How often do you work on your music?
Every fuckin day.
What is your philosophy? Motto?
What exactly is “Going apeshit?”
Doing 3 shots of tequila in a row and reciting the Gettysburg Address.
Who are your influences?
Have you named your bodily parts and what are they?
My right ball is Fred and my left ball is Durst.
How long could you live without money?
I’m doing a good job right now so probably forever.
What was the last song you listened to before this interview?
“Nookie” by Limp Bizkit.
What’s the most embarrassing band you listen to?
No such thing. But Limp Bizkit is the best band of all time.
Describe your face.
Like a beautiful young George Clooney with Skrillex glasses.
Stella or Guinness? Why?
Stella because I hate that milkshake shit. Unless it’s in a black and tan.
What musicians should quit forever and never be seen or heard from again?
I’ll tell you what musician should come back and crush it even more. Fred mother fucking Durst. Limp Bizkit is the best band of all time.
What would you like to say to your fans?
I hope you die happy.
Where do your song names come from?
Weird shit I hear or read while watching TV shows, movies and reading.
There’s a good chance you will look back and be embarrassed by your current hairstyle. Discuss.

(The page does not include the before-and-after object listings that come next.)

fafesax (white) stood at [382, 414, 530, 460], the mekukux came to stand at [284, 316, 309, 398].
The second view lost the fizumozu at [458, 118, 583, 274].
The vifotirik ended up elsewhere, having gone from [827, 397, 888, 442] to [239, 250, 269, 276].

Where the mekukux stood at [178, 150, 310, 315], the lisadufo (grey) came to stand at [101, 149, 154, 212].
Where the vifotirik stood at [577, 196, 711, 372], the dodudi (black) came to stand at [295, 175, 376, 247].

Fuck that I’m owning this shit. If I lose my hair I’ll be more embarrassed
If you could accomplish one thing in a music career what would it be? When you achieve that will you quit?

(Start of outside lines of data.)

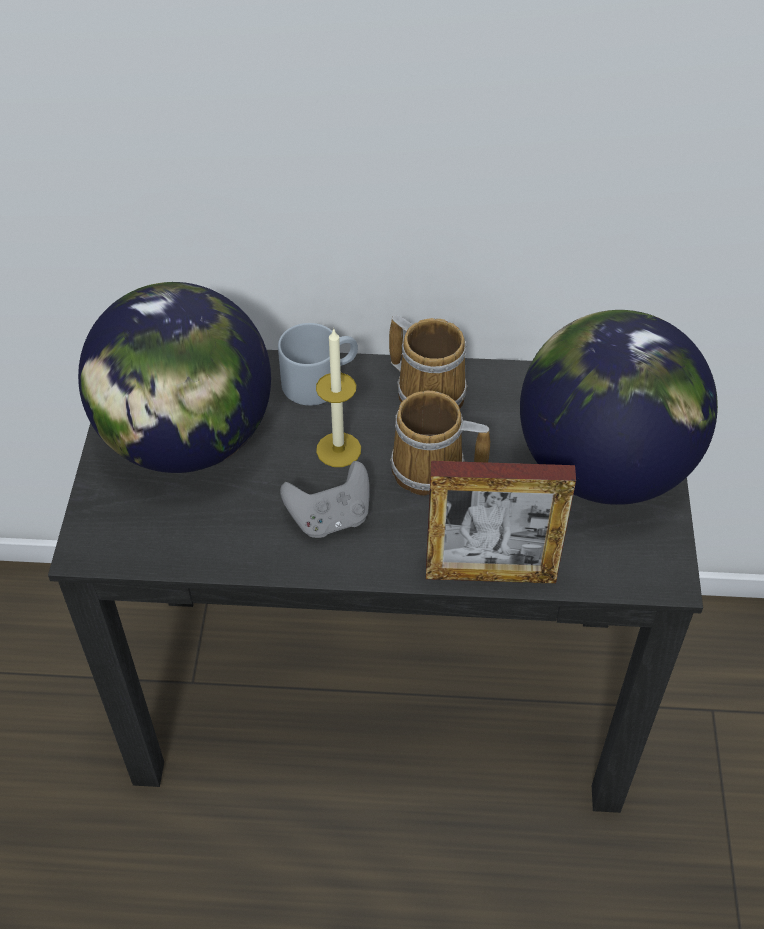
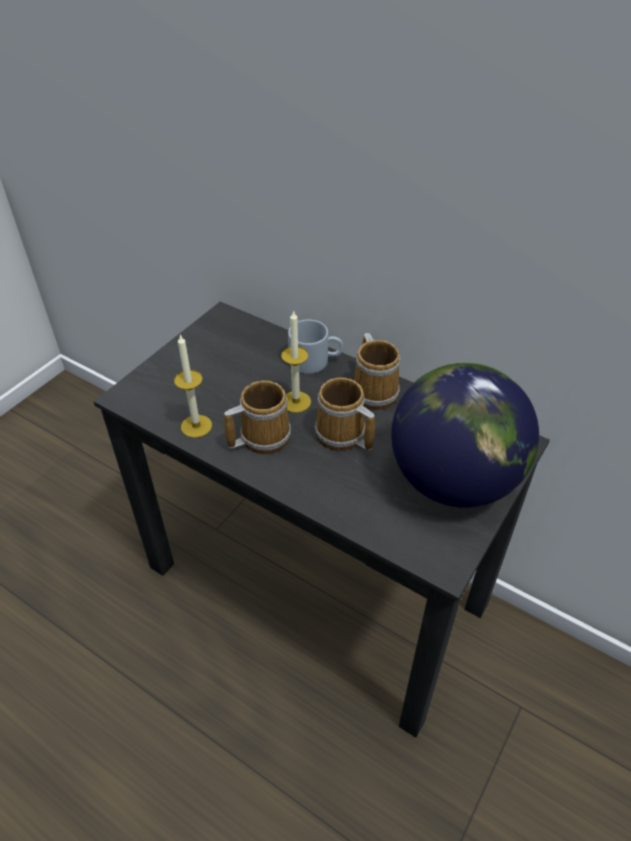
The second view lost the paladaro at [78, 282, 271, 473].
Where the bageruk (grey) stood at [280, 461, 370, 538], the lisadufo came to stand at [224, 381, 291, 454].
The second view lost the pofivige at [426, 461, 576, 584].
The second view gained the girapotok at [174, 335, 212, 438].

I really wanna work on a live electronic show. I’ll quit when I’m dead/my hands don’t work. Also collaborating with Fred Durst.

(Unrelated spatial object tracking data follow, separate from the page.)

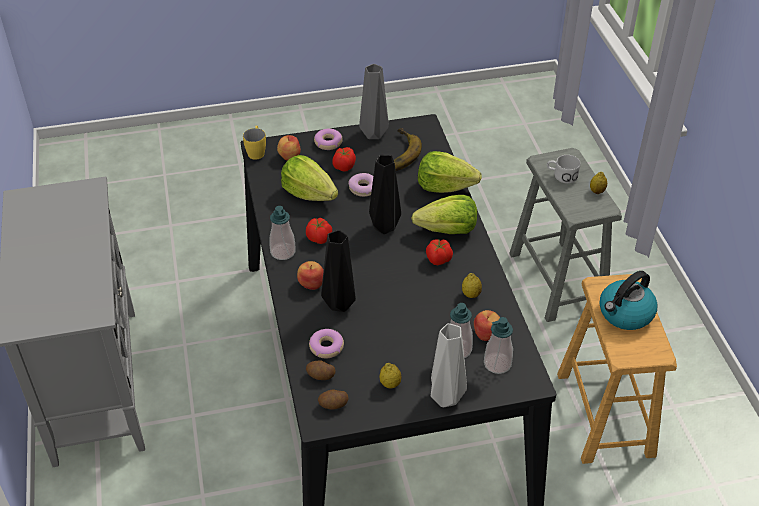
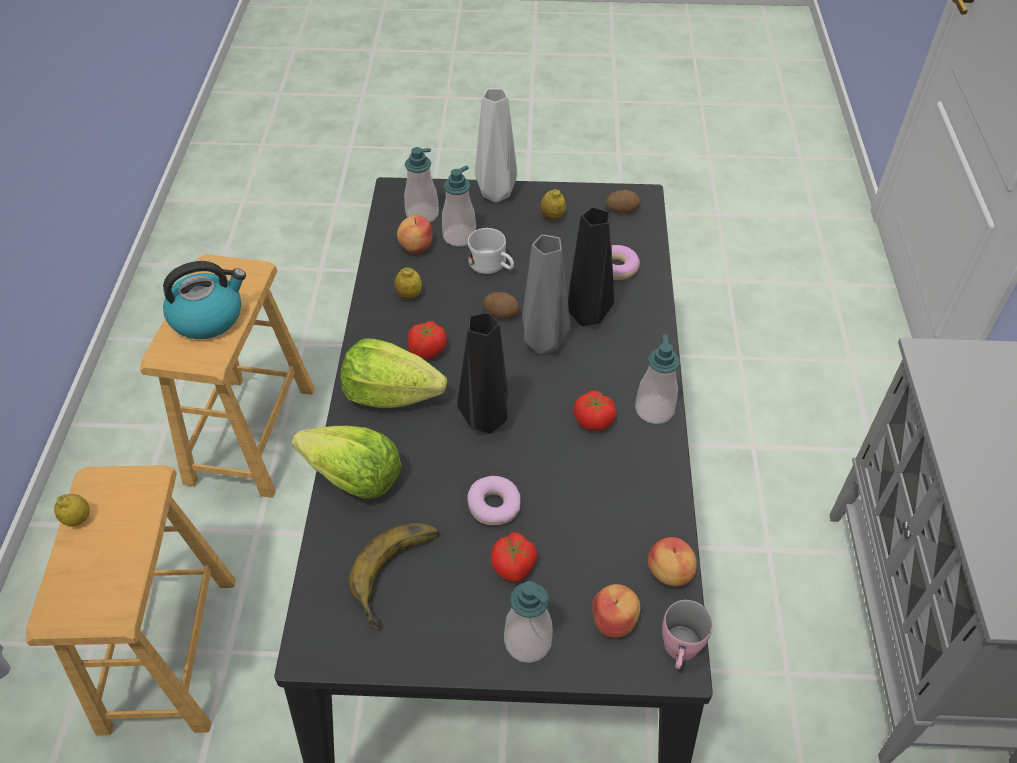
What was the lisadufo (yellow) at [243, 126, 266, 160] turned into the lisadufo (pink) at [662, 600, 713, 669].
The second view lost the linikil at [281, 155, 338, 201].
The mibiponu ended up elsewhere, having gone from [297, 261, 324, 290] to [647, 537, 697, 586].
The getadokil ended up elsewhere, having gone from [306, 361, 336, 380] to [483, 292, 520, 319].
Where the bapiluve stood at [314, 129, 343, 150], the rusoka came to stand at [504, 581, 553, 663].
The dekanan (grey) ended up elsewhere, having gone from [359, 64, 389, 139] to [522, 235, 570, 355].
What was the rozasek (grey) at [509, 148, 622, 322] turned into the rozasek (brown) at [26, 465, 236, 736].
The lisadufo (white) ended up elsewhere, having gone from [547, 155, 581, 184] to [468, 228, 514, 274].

What are your thoughts on the music in general?
Limp Bizkit was probably the best band of all time.
Worst thing ever eaten?
Your mother’s vagina. Just kidding. She is a nice and gentle lover and I respect her very much. Fred dry
What do you geek out to besides your music? Please geek out on your geekiness.
Comic Books!!! Currently reading Saga, East of West, Descender and Tokyo Ghost. They are so fucking cool. They need to be TV shows asap. Get on it HBO.
If you won a chance to kiss Miley Cyrus or Justin Bieber how would you escape to the space station?
I’d bring them both with me on the space station and we’d start the best project of all time. Also Fred Durst would be there and all 4 of us will make a new Limp Bizkit album that basically just a different version of Significant Other.